READING PASSAGE:
━━━━

There are various interests that are targeted towards the cognition-based ideologies of rape. These are driven by certain specific notions such as:

The distortion of the rapists' cognition makes them to minimize, justify and even rationalize their acts of rape.

The rapists may misunderstand certain signals

The rapists may lack social skills as well as lack empathy

The later feminist theories postulate that an increase in the level of women's equality would in the long run lead to a reduction in the prevalence of rape in the society.

Theoretical perspective

Sociological imagination

The sociological imagination of rape as portrayed by the work of Kendall (1996) has the following postulates:

Rape is a personal trouble

This is depicted when we consider the rape victim as being responsible for the occurrence of the rape. This is despite the fact that various other causes may be largely beyond the control of the victim

Rape depicted a personal issue

In this case, w considers rape a societal problem. This is in light of the statistics such as the occurrence of rape every five minutes which is widely condemned. This in consideration of the fact that about 16% of the rape victims do report the crime to the various police departments (National Victim Center, 1992).This shows very well that rape is depicted in the public domain and never is it depicted as a personal problem for the rape victim. The arguments are therefore numerous and are packed with various forms of theoretical arguments like the neo-Marxism and the feminism perspective under the Conflict perspectives.

━━━━

OBJECTIVE 1:
In the passage on rape theory, whose work portrays the sociological imagination of rape?

DATA FOR THE TASK:
━━━━

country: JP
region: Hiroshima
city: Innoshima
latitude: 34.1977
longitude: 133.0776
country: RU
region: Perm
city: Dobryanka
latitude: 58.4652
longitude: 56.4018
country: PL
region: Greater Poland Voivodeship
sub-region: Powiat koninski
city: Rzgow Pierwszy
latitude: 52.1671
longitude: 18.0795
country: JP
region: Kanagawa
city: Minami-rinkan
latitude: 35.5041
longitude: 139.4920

━━━━

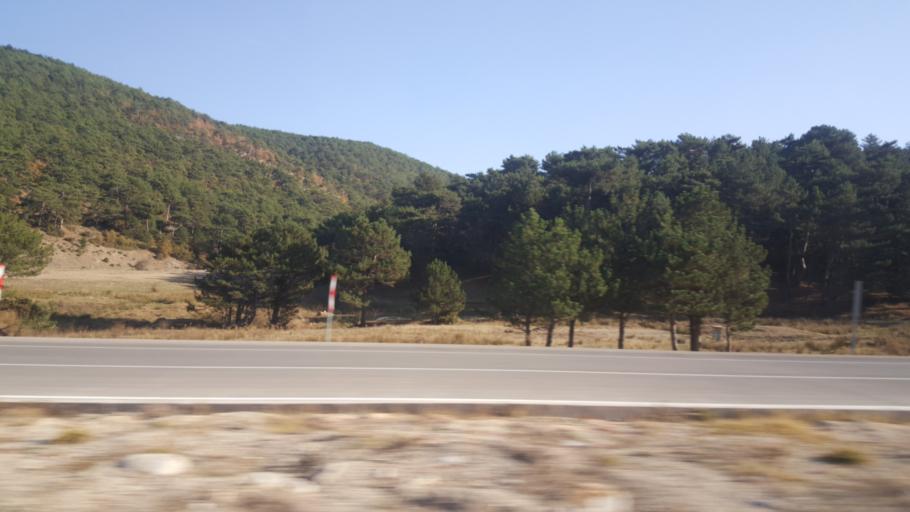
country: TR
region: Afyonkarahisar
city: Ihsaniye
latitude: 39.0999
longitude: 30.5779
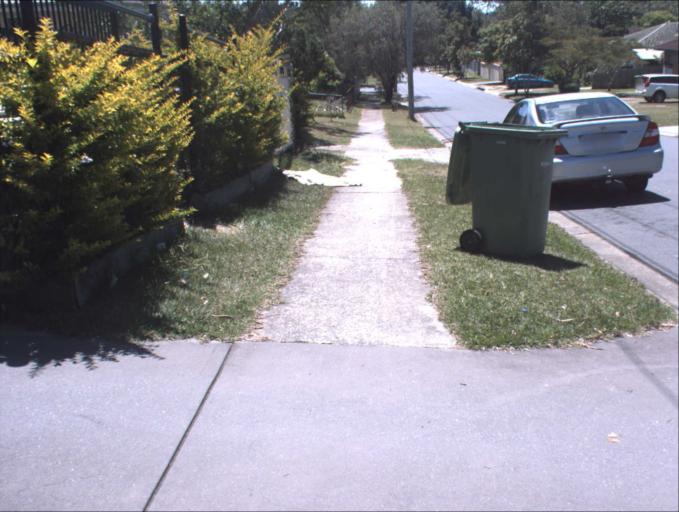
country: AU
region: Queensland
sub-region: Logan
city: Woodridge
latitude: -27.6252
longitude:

━━━━

OBJECTIVE 2:
Count the lines of the records that contain the string "longitude". Reply with the number only.

WORKED ANSWER 1:
Kendall (1996)

WORKED ANSWER 2:
6